The problem:
Extract the part of the items below that opens with the line containing "Could you also" and closes with the line containing "Reading: 55.5 mm", reproducing each line word for word. Leave the pictures out of your answer.
=== Begin Enclosure ===
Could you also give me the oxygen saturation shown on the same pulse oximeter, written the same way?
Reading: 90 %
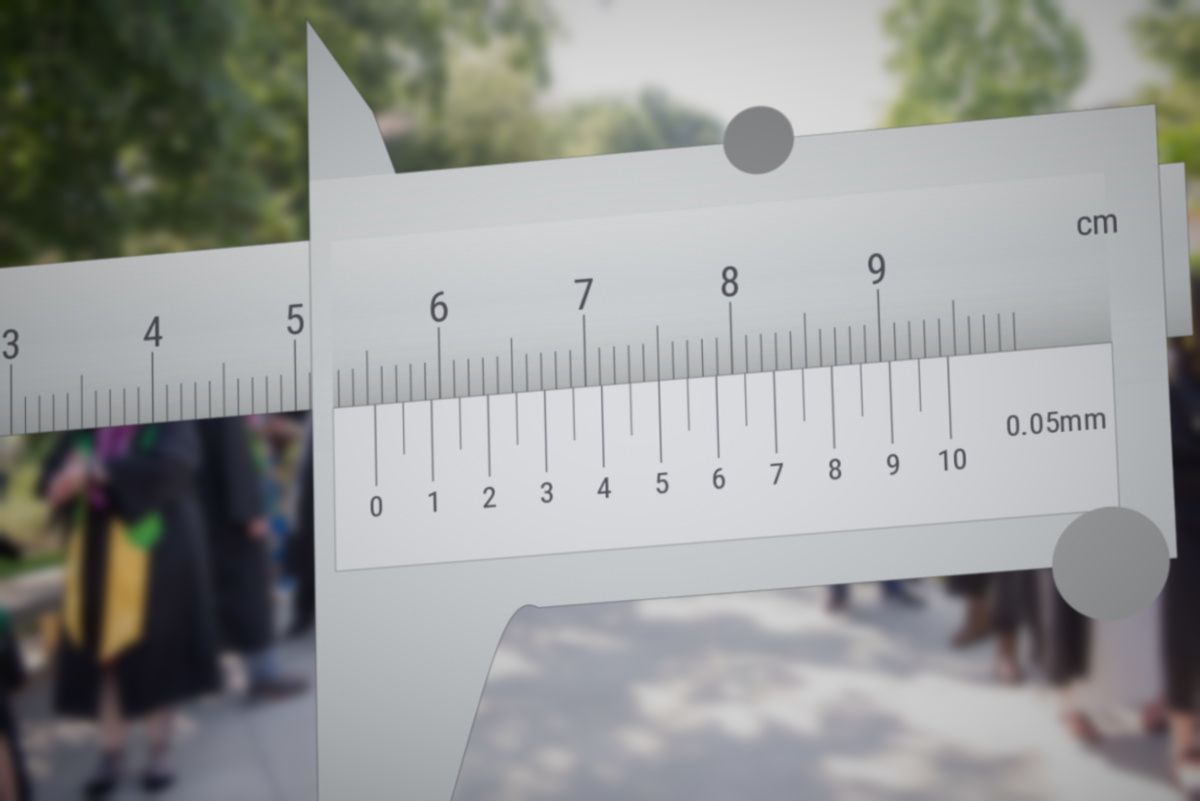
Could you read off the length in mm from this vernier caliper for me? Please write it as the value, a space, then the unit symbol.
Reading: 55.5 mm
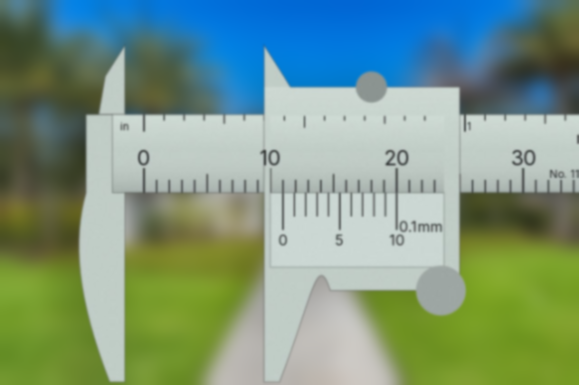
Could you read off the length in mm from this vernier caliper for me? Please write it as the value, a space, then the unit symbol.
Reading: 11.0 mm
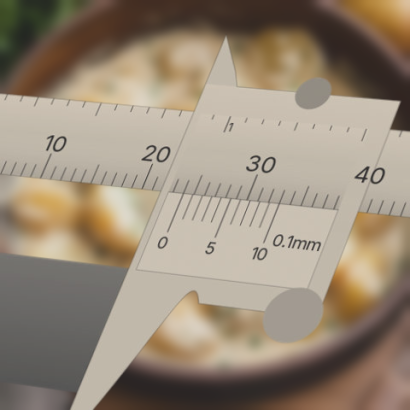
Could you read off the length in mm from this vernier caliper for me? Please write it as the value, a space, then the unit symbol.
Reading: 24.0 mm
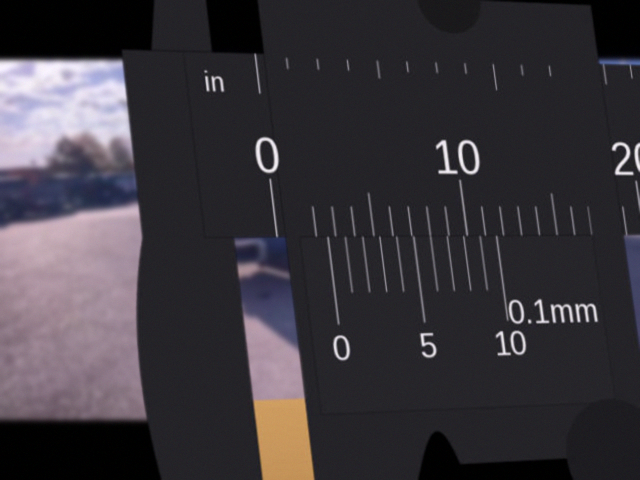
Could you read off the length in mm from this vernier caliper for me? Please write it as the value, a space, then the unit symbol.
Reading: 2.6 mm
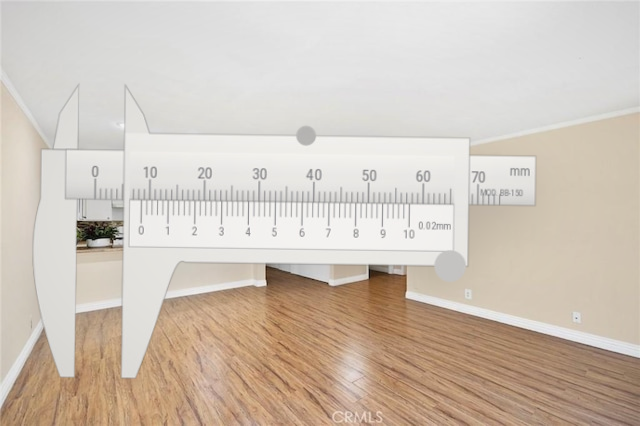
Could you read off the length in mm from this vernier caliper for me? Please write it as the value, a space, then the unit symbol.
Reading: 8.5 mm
=== End Enclosure ===
=== Begin Enclosure ===
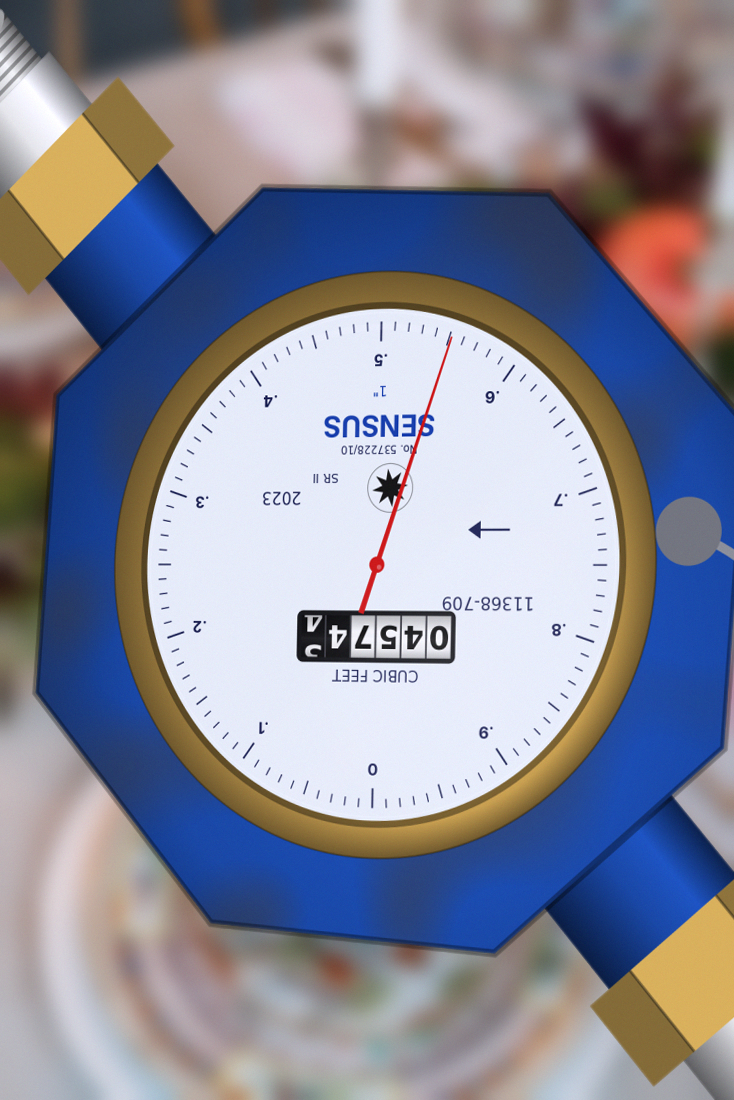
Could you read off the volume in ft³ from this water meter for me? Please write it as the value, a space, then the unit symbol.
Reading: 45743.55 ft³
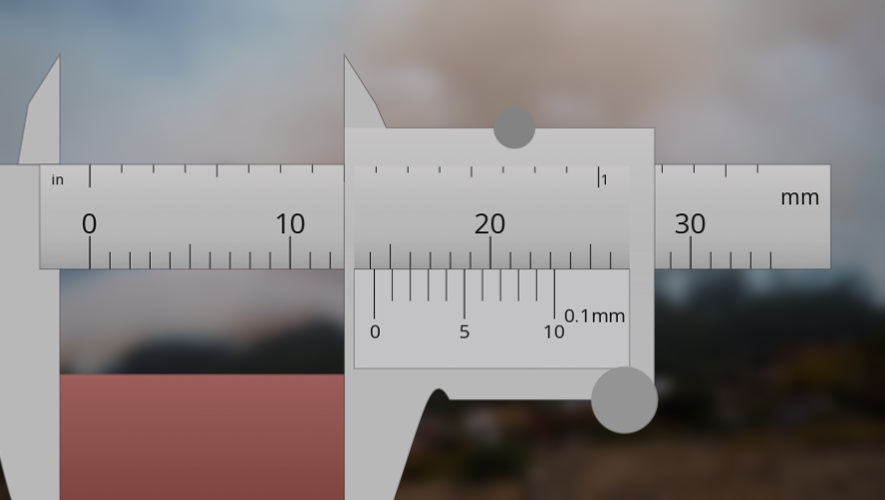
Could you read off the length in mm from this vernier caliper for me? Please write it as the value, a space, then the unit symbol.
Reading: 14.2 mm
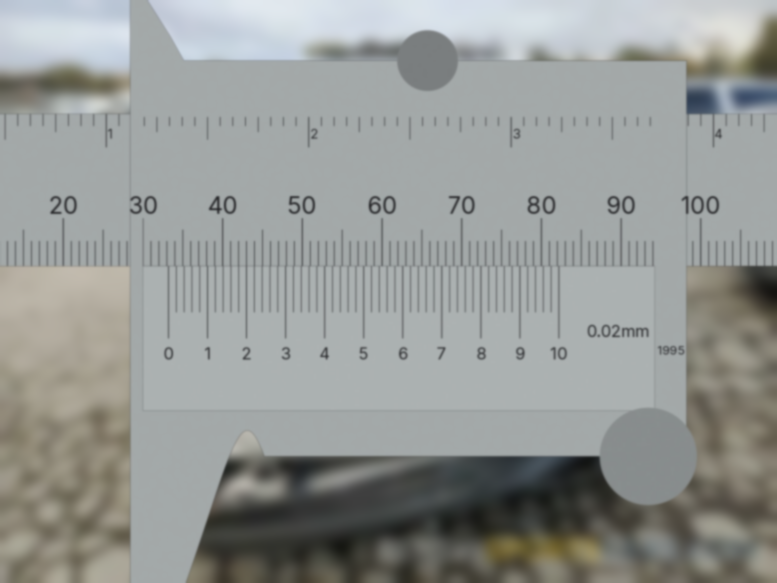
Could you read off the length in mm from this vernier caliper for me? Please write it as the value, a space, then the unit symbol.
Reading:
=== End Enclosure ===
Answer to this task:
Could you also give me the oxygen saturation shown on the same pulse oximeter, written the same way?
Reading: 90 %
Could you read off the length in mm from this vernier caliper for me? Please write it as the value, a space, then the unit symbol.
Reading: 55.5 mm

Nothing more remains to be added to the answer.